■ **TASKS TO CARRY OUT**:
#1 In the text on monitoring HLS and DASH live streams, which issues can be easily overlooked without inspecting the manifests that come out of each individual origin?
#2 Extend the text on monitoring HLS and DASH live streams with a canary monitor, starting after its last sentence.

Monitor HLS and DASH live streams using a canary monitor

Introduction

Monitoring adaptive bitrate (ABR) media workloads requires attention to detail to provide a successful viewing experience. Keeping an eye on the health of the origin servers, confirming video and audio quality, and analyzing data reports from players are common monitoring tactics. However, issues such as manifest non-compliance, staleness, incorrect ad-break decorations, or missing data in an ad-tracking response can be easily overlooked without inspecting the manifests coming out of each individual origin.

This blog post describes a canary monitor solution to gain visibility into the data plane of an ABR stream—primarily manifests and ad-tracking data, which come out of different origins. Monitoring the data plane of an ABR stream can help prevent and resolve unexpected issues with playback or monetization by proactively alerting operators to potential issues. Using a canary monitor for inspecting and archiving content during a live stream can help confirm expectations, such as the presence of ad breaks and provides an archive for post-event troubleshooting.

[Part of a data file]
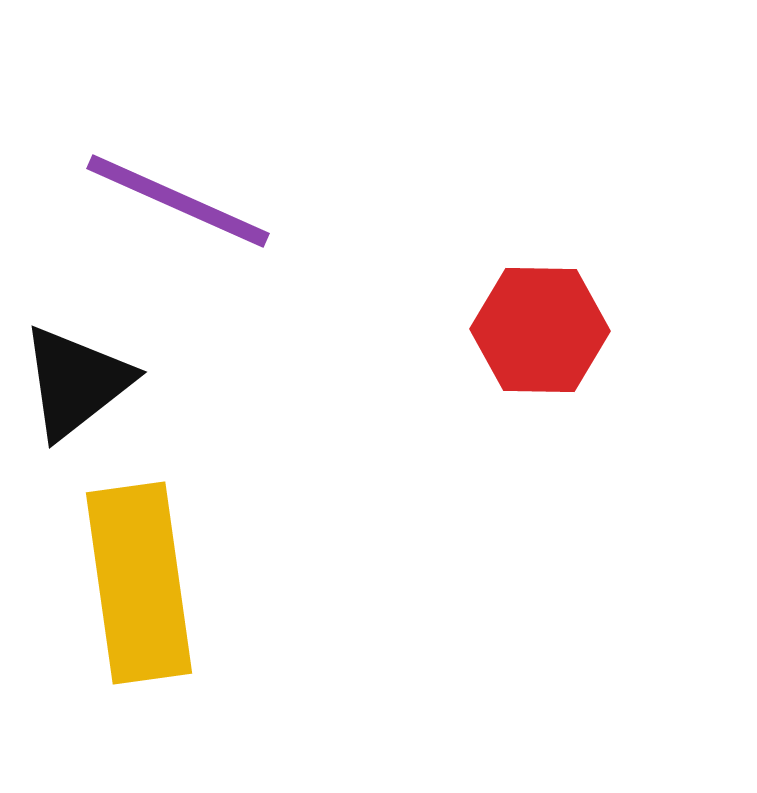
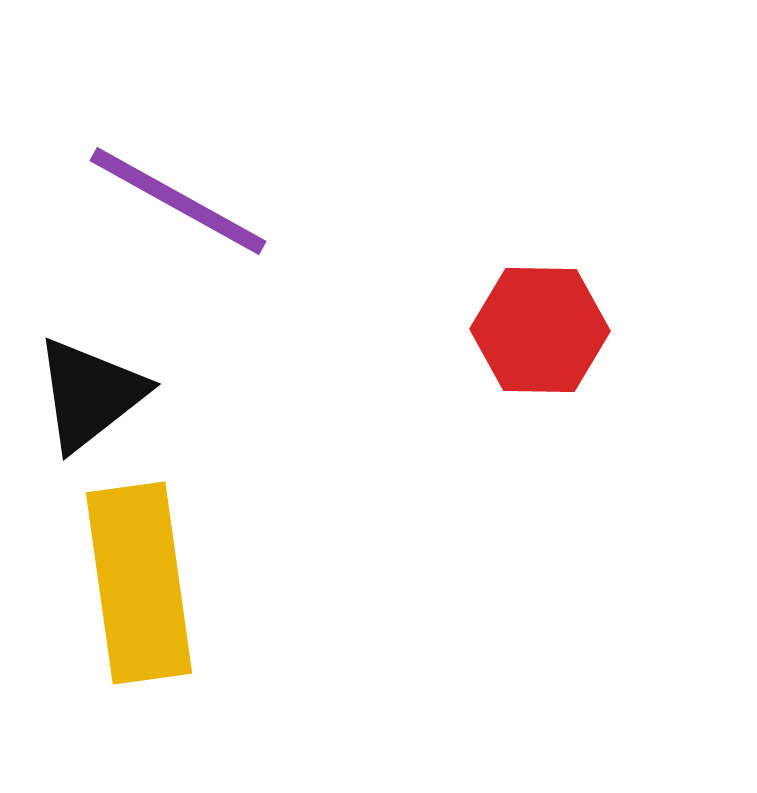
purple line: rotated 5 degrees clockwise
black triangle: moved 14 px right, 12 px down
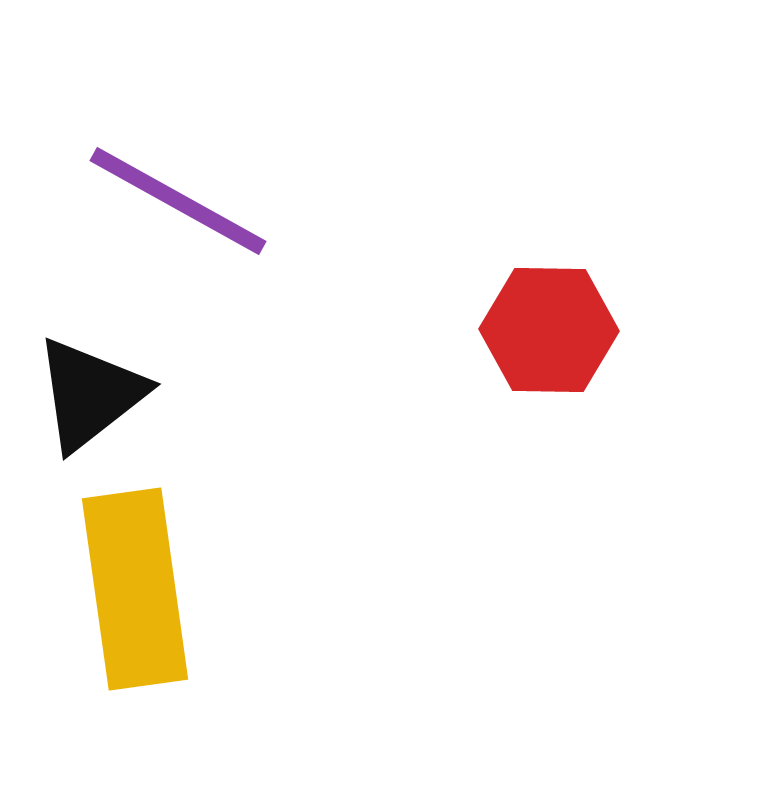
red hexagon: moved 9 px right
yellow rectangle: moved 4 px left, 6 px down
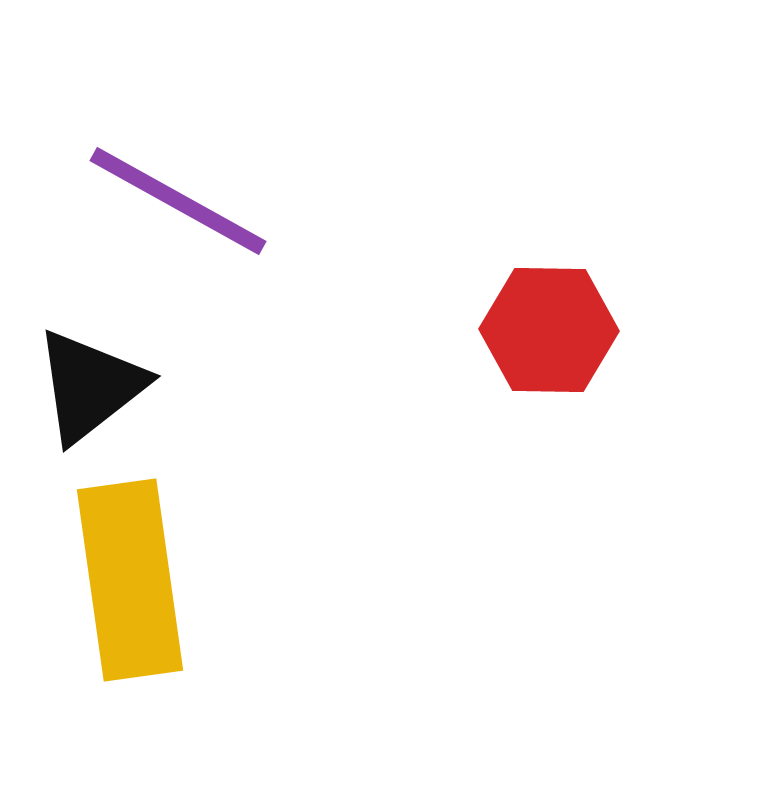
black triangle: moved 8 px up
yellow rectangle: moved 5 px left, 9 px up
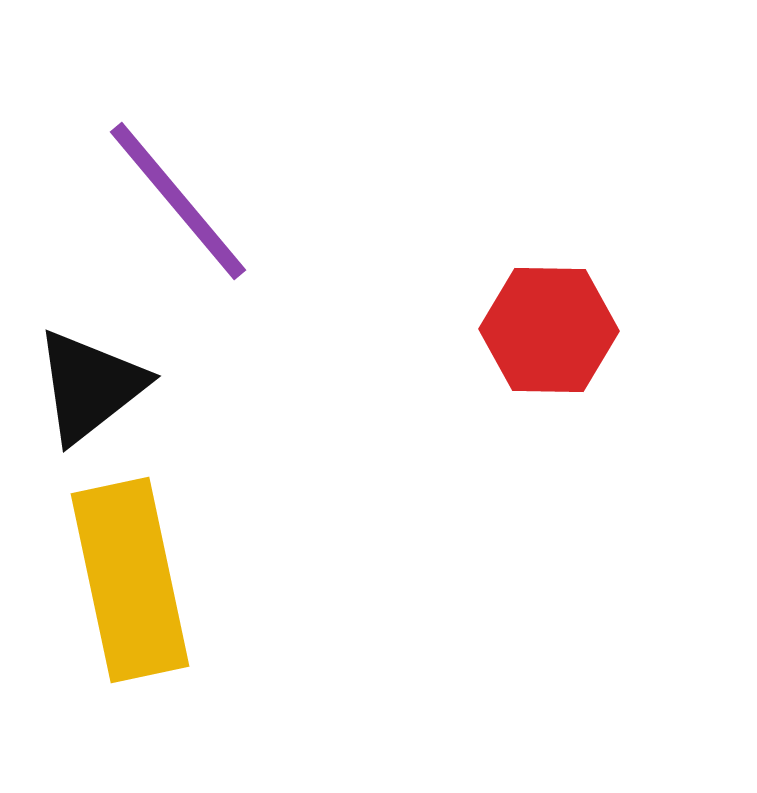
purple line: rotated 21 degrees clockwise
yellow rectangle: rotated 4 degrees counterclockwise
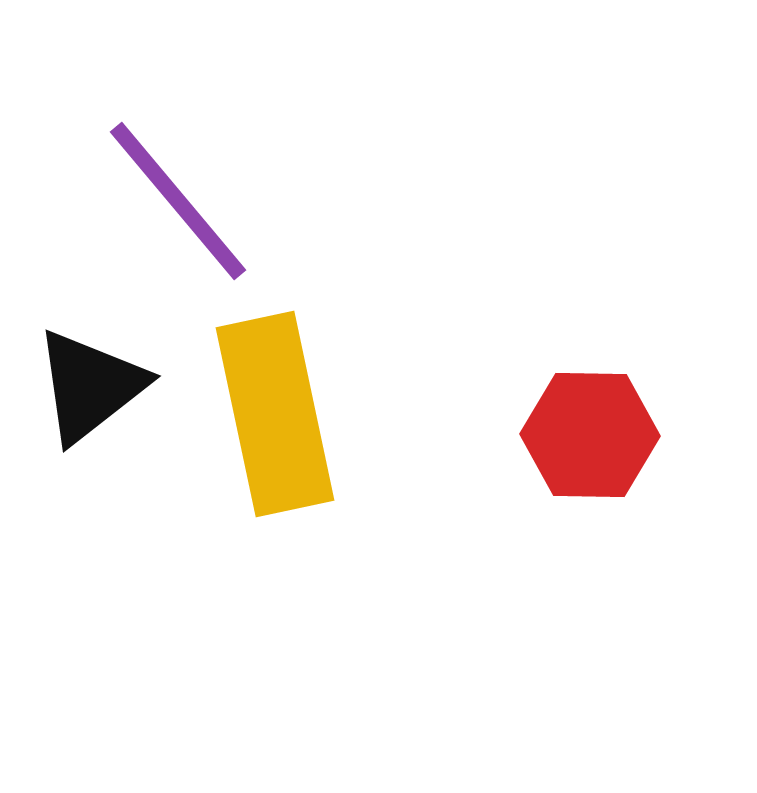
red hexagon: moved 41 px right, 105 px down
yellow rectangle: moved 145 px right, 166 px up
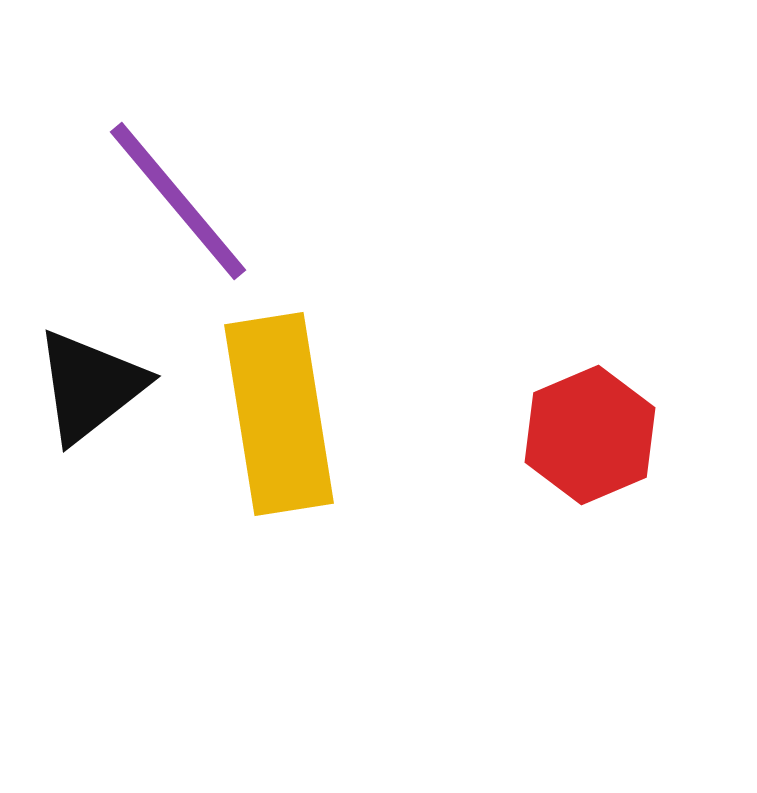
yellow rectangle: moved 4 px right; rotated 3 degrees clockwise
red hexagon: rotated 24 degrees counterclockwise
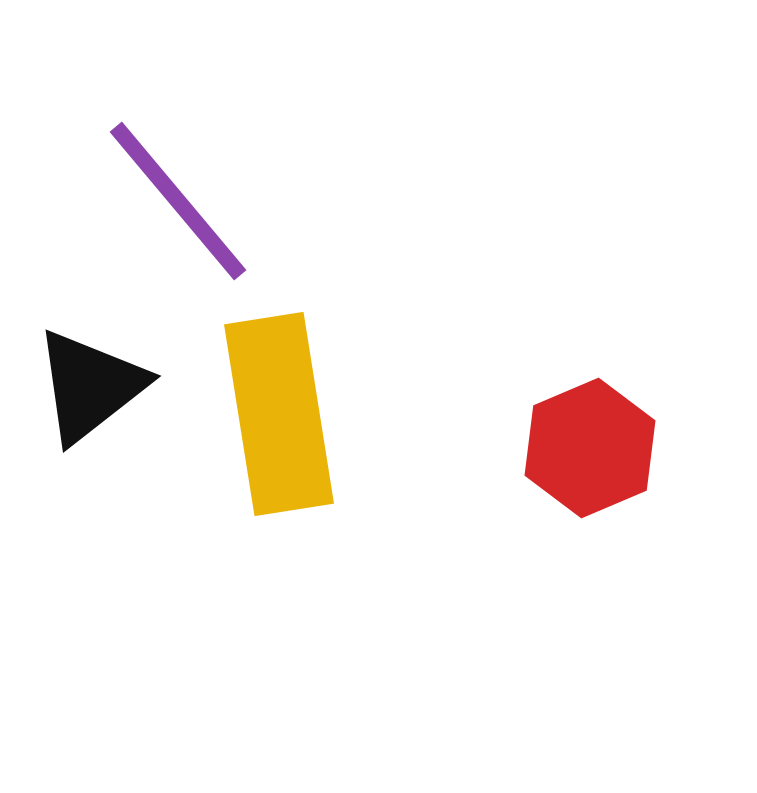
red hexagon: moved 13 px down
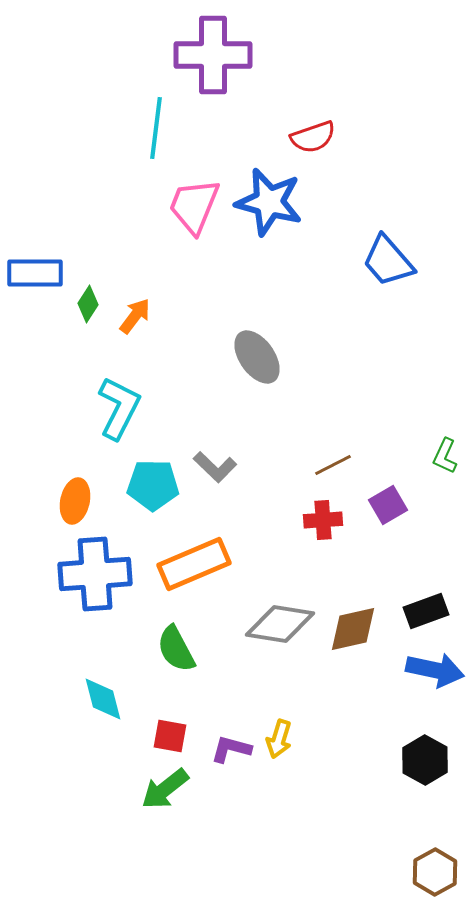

■ **FINAL RESULTS**:
#1 Manifest non-compliance, staleness, incorrect ad-break decorations, and missing data in an ad-tracking response.

#2
The canary monitoring tool is available for download at https://github.com/aws-samples/monitor-hls-and-dash-streams-using-canary-monitor

Requirements

The canary monitor is a Python 3 script, which requires a system with a Python environment version 3.8 or newer. At a minimum, you will need the urllib3 library, which is used for sending all HTTP requests. In addition, you will need the following libraries based on the use case and enabled features:

lxml – for parsing DASH manifest responses
boto3 and botocore– for sending metrics to Amazon CloudWatch
jinja2– for creating Amazon CloudWatch dashboard json file

Description

The canary monitor is a tool, which, like a player, downloads and inspects HLS or DASH manifests from an origin at regular intervals. It can also download segments and ad-tracking data. It inspects the data after every download, runs a check for a large set of validations, creates logs and publishes custom metrics to Amazon CloudWatch. It works with various origins, but has been primarily designed to monitor streams originating from AWS Elemental MediaPackage and AWS Elemental MediaTailor. When pointed towards a MediaTailor origin, it can detect ad-break content replaced by the service and validate the ad-tracking data during ad breaks.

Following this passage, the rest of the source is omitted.